Mostra fotografica all’antico castello sul mare: “Nino Monastra. La forma della liquidità”

rapallo castelloRAPALLO. Dal 15 Febbraio al 17 Marzo 2013 presso l’Antico Castello sul Mare di Rapallo sarà allestita una mostra fotografica dedicata agli scatti artistici di Nino Monastra. La mostra, ad ingresso libero, è stata di recente ospitata al Museo Diocesano di Milano (giugno Settembre 2012). Fino al prossimo 17 Marzo dunque sarà possibile visitare l’esposizione “La forma della liquidità”, una raccolta di immagini realizzate dal reporter, da sempre interessato alla fotografia di impatto socio-urbanistico e di architettura.

Le immagini ritraggono scorci avvolti in un’atmosfera poetica e senza tempo; al centro dell’ obiettivo del fotografo ci sono le città, gli scorci urbani ma anche quelli naturali. Le fotografie di Monastra mostrano paesaggi misteriosi, immersi in una sottile nebbia e raccontano la storia di una realtà precaria.

Una realtà che, secondo il Monastra, è costantemente avvolta da nebbie e foschie. Così, al centro della scena si ergono spicchi di paesaggi urbani e costruzioni architettoniche che il fotografo immortala nel cuore della notte quando, cioè, li ritrova avvolti proprio in una nuvola bianca e grigia fatta di nebbia e foschia. La nebbia è al centro degli scatti del Monastra ed è proprio questo elemento che gli permette di raccontare la realtà e la società contemporanea fatta di luci ed ombre all’interno delle quali si addentrano gli individui, in una crescente quanto insostenibile condizione di precarietà.

Nino Monastra fotografa le sue città di notte quando, cioè, sono vuote e silenziose e l’oscurità potenzia il rumore del silenzio che avvolge il paesaggio notturno abitato solo da nebbia e uomini insonni. Proprio nelle ore più buie, il fotografo coglie l’essenza della contemporaneità: l’esigenza di quiete, di pace e di silenzio che sembra possibile ritrovare solo durante le ore notturne. Di notte, secondo il fotografo, l’uomo riacquista il suo tempo e la possibilità di pensare, di meditare sul futuro, avvolto da un silenzio che è – al contempo – il silenzio della città e quello della sua anima. Passeggiando per le strade deserte, a ridosso di un ponte o della riva di un fiume, l’individuo viene immortalato nella sua solitudine. Una solitudine, fisica e psichica, che l’artista eleva a simbolo universale dell’essere nel mondo dell’esistenza umana.

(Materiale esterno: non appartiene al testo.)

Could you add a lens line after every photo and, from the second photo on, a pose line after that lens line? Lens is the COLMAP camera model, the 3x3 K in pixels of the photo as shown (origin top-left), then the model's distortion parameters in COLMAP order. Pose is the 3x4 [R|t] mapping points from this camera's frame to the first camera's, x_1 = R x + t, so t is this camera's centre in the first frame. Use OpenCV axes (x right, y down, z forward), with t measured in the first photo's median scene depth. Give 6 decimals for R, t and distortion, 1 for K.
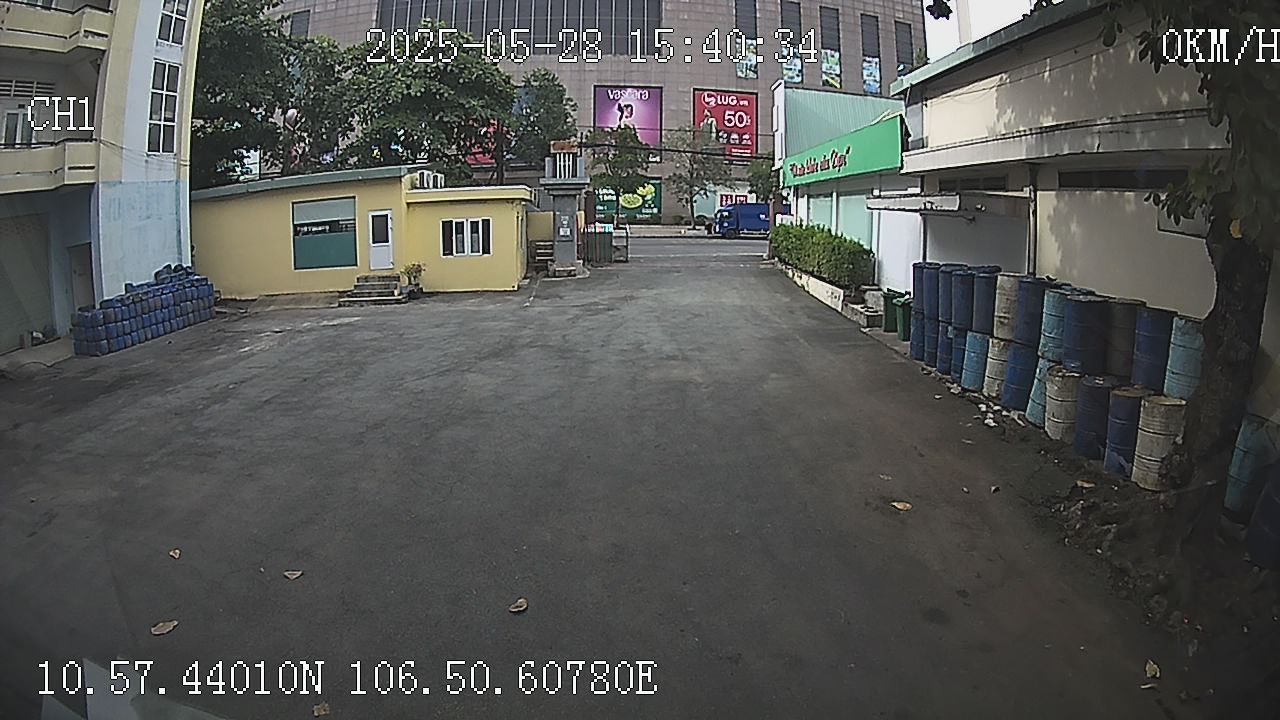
lens RADIAL K [[802.8, 0, 635.8], [0, 802.8, 333.8], [0, 0, 1]] dist [-0.470563, 0.188959]
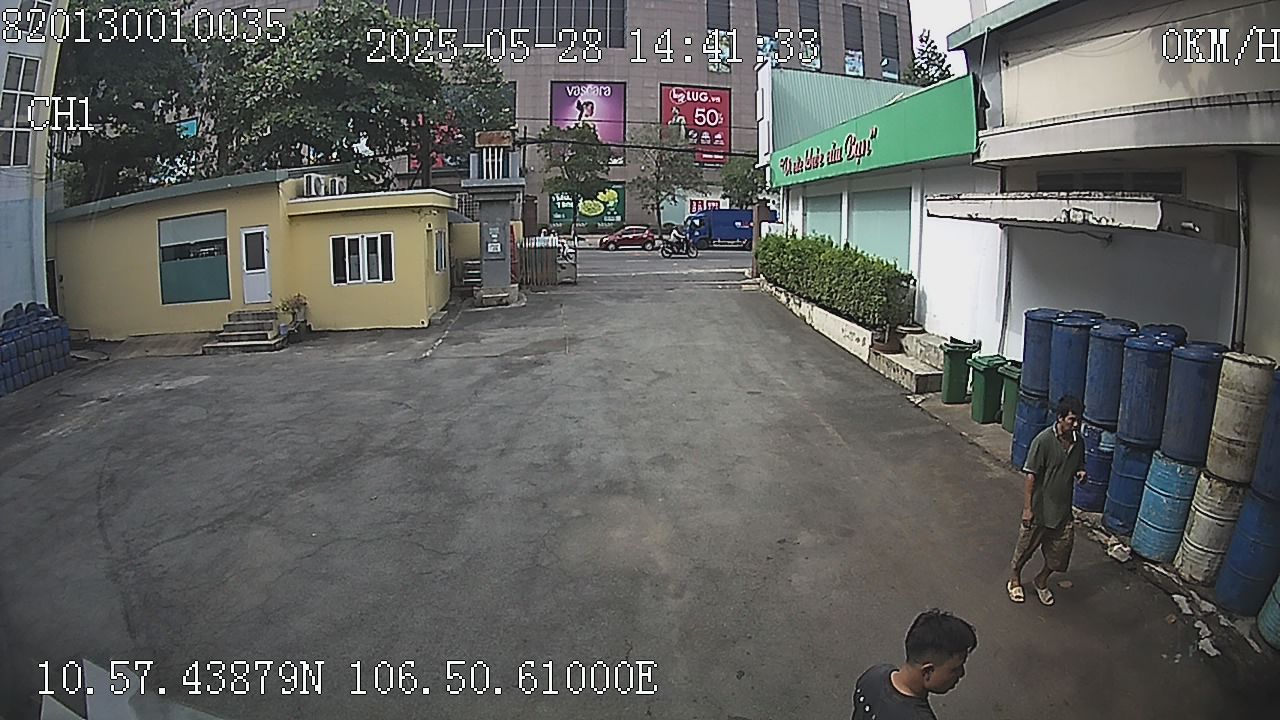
lens RADIAL K [[802.8, 0, 635.8], [0, 802.8, 333.8], [0, 0, 1]] dist [-0.470563, 0.188959]
pose [[0.999207, -0.009079, 0.038772, 0.018641], [0.009441, 0.999913, -0.009171, -0.034588], [-0.038686, 0.009530, 0.999206, 0.215115]]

Paolo Biscottini Direttore del Museo Diocesano di Milano che ha ospitato precedentemente la Mostra così descrive la fotografia del reporter: “Nino Monastra racconta l’uomo e il suo cammino nella nebbia, attendendo l’alba. E le sue fotografie intrecciano un racconto sommesso, sussurrato appena, delicato e forte insieme. Delicato nel mormorio delle voci, dei colori e delle luci, forte nella tensione a cogliere l’identità delle forme e della vita che da esse si sprigiona. Tutto avviene lentamente. Tanto più la società e il mondo intero si ammalano di frenesia, tanto più Nino Monastra scopre il ritmo del silenzio, il fascino ovattato della contemplazione, il mistero della vita”.